Obróciłem się i wbiłem czerwoną pinezkę w punkcik na mapie.
- Empire State Bulding- powiedziałem, a reszta zgodnie pokiwała głowami.- Centrum tego wszystkiego. Będziemy musieli go chronić.

- Bez jaj, geniuszu- odpowiedziała wesoło Jeep, pochłaniając kolejne kawałki dania- Keen, będziesz jadła to brązowe?- zapytała dziarsko, zabierając jej sprzed nosa plastikowe opakowanie grzybków Mun i nie zwracając kompletnie uwagi na to, co robię przy mapie.

Mówiłem. NMSNZ i OUOPTZ- zawsze działa. 

Uśmiechnąłem się pod nosem i wyjąłem kolejną pinezkę- czarną.
- A tu... zgromadzi się dziesięciotysięczna armia gotowa zgładzić naszą cywilizację- stwierdziłem pogodnie, wbijając szpilkę przy brzegu New Jersey. 

Wszelkie rozmowy przy stole narad ucichły.
- Ilotysięczna?- zapytała powoli Keen Yaho, a Malu ostentacyjnie odsunął kartonik z chińszczyzną od swoich ust. 

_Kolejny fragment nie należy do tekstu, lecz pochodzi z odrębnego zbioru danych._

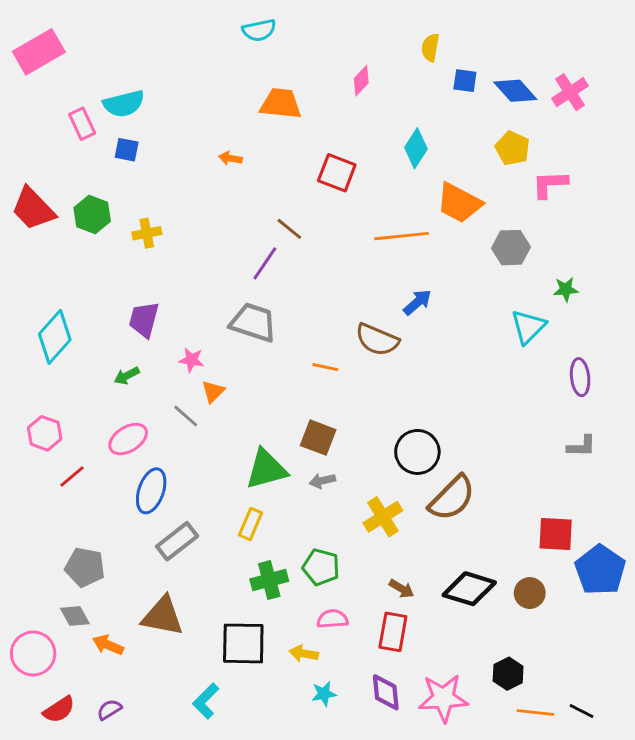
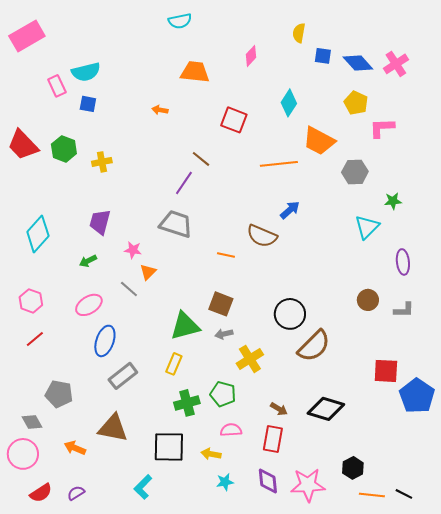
red line: (72, 476) -> (35, 339), moved
yellow cross: (383, 517) -> (250, 359), moved
brown circle: (530, 593) -> (368, 300), moved
gray diamond: (75, 616) -> (32, 422), moved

Cóż, NMSNZ i OUOPTZ działało w 99 procentach...
- Dziesięciotysięczna- stwierdziłem, żałując, że zacząłem w ogóle ten wątek.
- Johnson, bracie...- zaczął Alex, pochłaniając już piąte opakowanie kurczaka.- W obozie jest nas...
- Z Łowczyniami niecałe czterysta, ale...
- Czekaj- przerwała nam April, a jej stanowczy głos poniósł się echem po wnętrzu wehikułu.- Skąd to niby wiesz? Wątpię, żeby któryś z wojowników Nyks po prostu do ciebie zadzwonił i powiedział liczebność swoich wojsk oraz usytuowanie- stwierdziła chłodno. 

- Nie, nie bądź śmieszna- zaśmiałem się, ale zaraz potem spoważniałem.- Napisał list.

Raven

- Cip, cip, cip- szeptałam do ptaka, a całe moje ciało mówiło mi, że to głupie. Bardzo głupie.- Chodź ptaszyno, chodź...- rzuciłam się na czarne zwierzę, ale te odleciało i usiadło pobliskim płocie. 

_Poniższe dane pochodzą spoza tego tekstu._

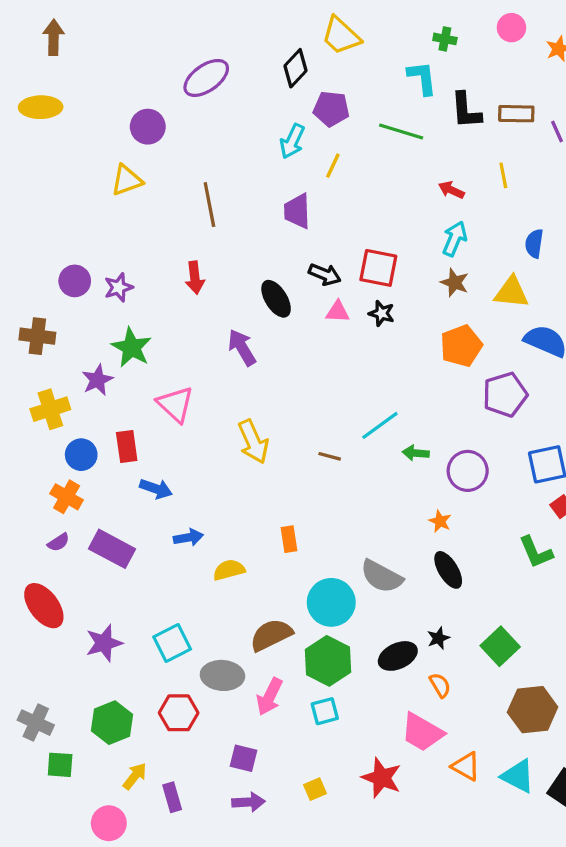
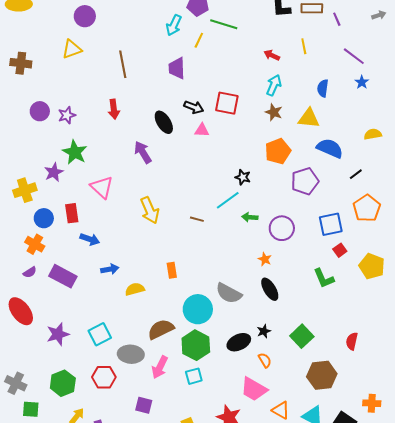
green line: (401, 132) -> (224, 24), moved
black star: (382, 313) -> (243, 177), moved
brown cross: (37, 336) -> (21, 63), moved

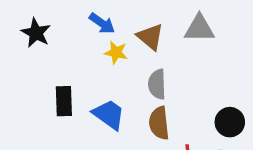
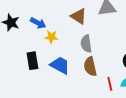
blue arrow: (102, 23) -> (38, 23), moved
yellow star: (116, 52) -> (51, 37), moved

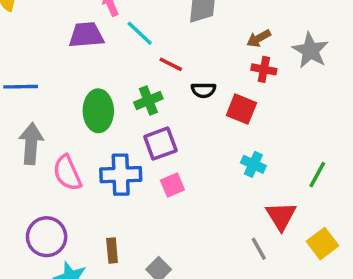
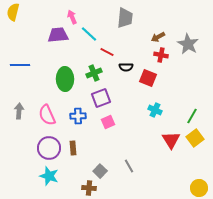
gray arrow: (31, 144) -> (19, 111), moved, size x0.7
blue cross: (121, 175) -> (78, 116), size x0.7
purple circle: (47, 237) -> (49, 148), moved
yellow square: (322, 244) -> (195, 138), moved
gray line: (259, 249) -> (129, 166), moved
brown rectangle: (112, 250) -> (73, 148), moved

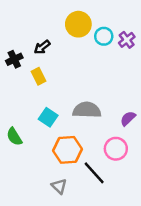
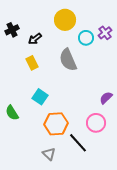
cyan circle: (104, 36) -> (86, 38), moved
black cross: (14, 59) -> (12, 30), moved
gray semicircle: (87, 110) -> (68, 60), moved, turned -115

Nie miałam pojęcia jaki bóg odpowiada za ptaki, ale byłam na niego bezwzględnie wściekła. Zresztą, już wyobrażałam sobie Wielkiego Bossa Zeusa, który chichocze na swoim wielgaśnym tronie, patrząc na moje próby. 

Ptak przekręcił łepek, a ja z profilu poznałam, że jest to kruk.
-Kruk? Serio? Drogie Fata, macie świetne poczucie humoru*- mruknęłam. 

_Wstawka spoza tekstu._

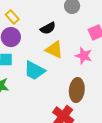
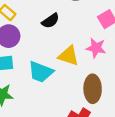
yellow triangle: (54, 50) -> (69, 56), moved

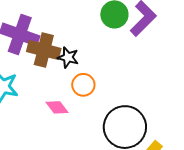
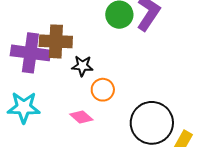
brown cross: (44, 50) -> (56, 41), moved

W końcu postanowiłam dać za wygraną i usiadłam.
- Drogi Kruku- zaczęłam, a to wydało mi się jeszcze głupsze niż rzucanie się za nim na ziemię.- Jestem przyjaciółką Maximusa Johnsona, syna Zeusa, który... hm... zna twój język?

Kruk przekrzywił łepek i spojrzał na mnie swoimi czarnymi jak obsydiany oczyma. Westchnęłam.
- Czy byłbyś tak miły i przekazał mu ten leciutki świstek papieru, który jest jednocześnie bardzooo ważną wiadomością?

Przez chwilę wydawało mi się, że ptak pokręcił przecząco głową. O bogowie, co ja wyprawiałam?

- Słuchaj, wiem, że nie jest ci to na rękę, ale nie mogę użyć tęczy Iris, bo demony mają na nią podsłuch- stwierdziłam spokojnie. Kruk pozostawał niewzruszony. Zacisnęłam zęby.

- Okey, spróbujmy inaczej- zaczęłam.- Max, ten syn Zeusa, z pewnością da ci coś w zamian. Wiesz, jest dobry i w ogóle... Jak znam go, to ma gdzieś w zapasie chińszczyznę, żeby wcisnąć ją niczego nieświadomym herosom w imię głupiej metody o dziwnym skrócie literowym. Lubisz chińszczyznę?

W odpowiedzi kruk zerwał się do lotu, porywając kartkę papieru, którą trzymałam w dłoni.
- Widocznie lubi- wzdrygnęłam się na dźwięk głosu za plecami. 

Błyskawicznie dobyłam miecza i wymierzyłam ostrze w postać za mną. 

Westchnęłam, widząc rozbawioną minę Angeli.
- Możesz się tak do mnie nie zakradać od tyłu?- zapytałam, wytrącona z równowagi.

- Mogę, jeśli obiecasz, że nie będziesz rozmawiać z ptakami, kiedy nie mam w dłoniach kamery- stwierdziła, chichocząc, co było dziwnym widokiem zwarzywszy na jej przypominającą trupa urodę.

- Ale teraz poważnie- przestała.- Jeśli ktoś dowie się, że spiskujesz, może cię spotkać marny koniec- szepnęła konspiracyjnie córka Hadesa. 

- Nie spotka mnie, jeśli nikt się nie dowie- odpowiedziałam i razem ruszyłyśmy w kierunku obozowiska kamperów, namiotów i przyczep samochodowych.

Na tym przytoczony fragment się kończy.